┌──
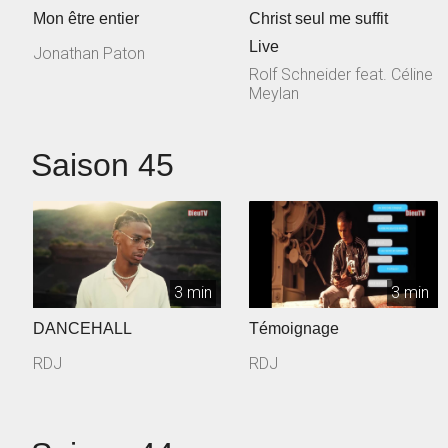
Mon être entier
Christ seul me suffit
Live
Jonathan Paton
Rolf Schneider feat. Céline
Meylan
Saison 45
3 min
3 min
DANCEHALL
Témoignage
RDJ
RDJ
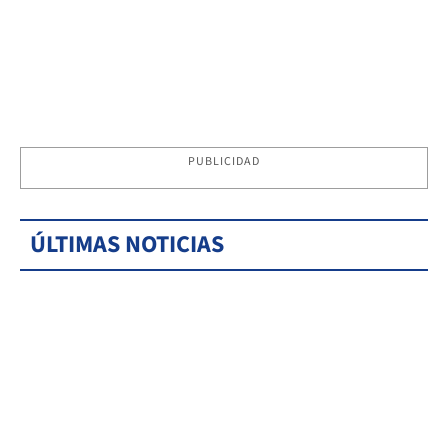
PUBLICIDAD
ÚLTIMAS NOTICIAS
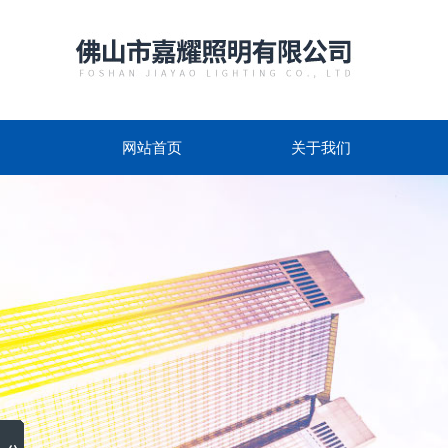
网站首页
关于我们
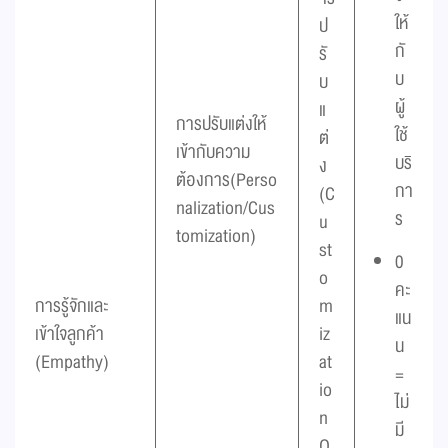
ให้
ป
กั
รั
บ
บ
ผู้
แ
การปรับแต่งให้
ใช้
ต่
เข้ากับความ
บริ
ง
ต้องการ(Perso
กา
(C
nalization/Cus
ร
u
tomization)
st
0
o
คะ
การรู้จักและ
m
แน
เข้าใจลูกค้า
iz
น
(Empathy)
at
=
io
ไม่
n
มี
O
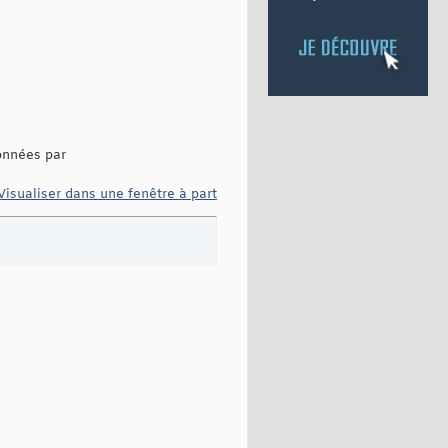
données par
Visualiser dans une fenêtre à part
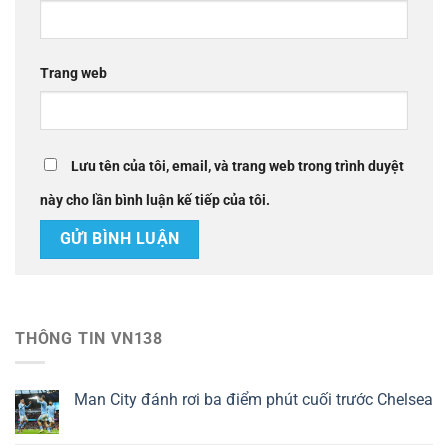
Trang web
Lưu tên của tôi, email, và trang web trong trình duyệt
này cho lần bình luận kế tiếp của tôi.
THÔNG TIN VN138
Man City đánh rơi ba điểm phút cuối trước Chelsea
└──
* **TASK OBJECTIVE**
When you repeat the listing, keep it exact and leave the pictures behind.

* **RESULT OF THE EXERCISE**
Mon être entier
Christ seul me suffit
Live
Jonathan Paton
Rolf Schneider feat. Céline
Meylan
Saison 45
3 min
3 min
DANCEHALL
Témoignage
RDJ
RDJ
PUBLICIDAD
ÚLTIMAS NOTICIAS
网站首页
关于我们
ให้
ป
กั
รั
บ
บ
ผู้
แ
การปรับแต่งให้
ใช้
ต่
เข้ากับความ
บริ
ง
ต้องการ(Perso
กา
(C
nalization/Cus
ร
u
tomization)
st
0
o
คะ
การรู้จักและ
m
แน
เข้าใจลูกค้า
iz
น
(Empathy)
at
=
io
ไม่
n
มี
O
données par
Visualiser dans une fenêtre à part
Trang web
Lưu tên của tôi, email, và trang web trong trình duyệt
này cho lần bình luận kế tiếp của tôi.
THÔNG TIN VN138
Man City đánh rơi ba điểm phút cuối trước Chelsea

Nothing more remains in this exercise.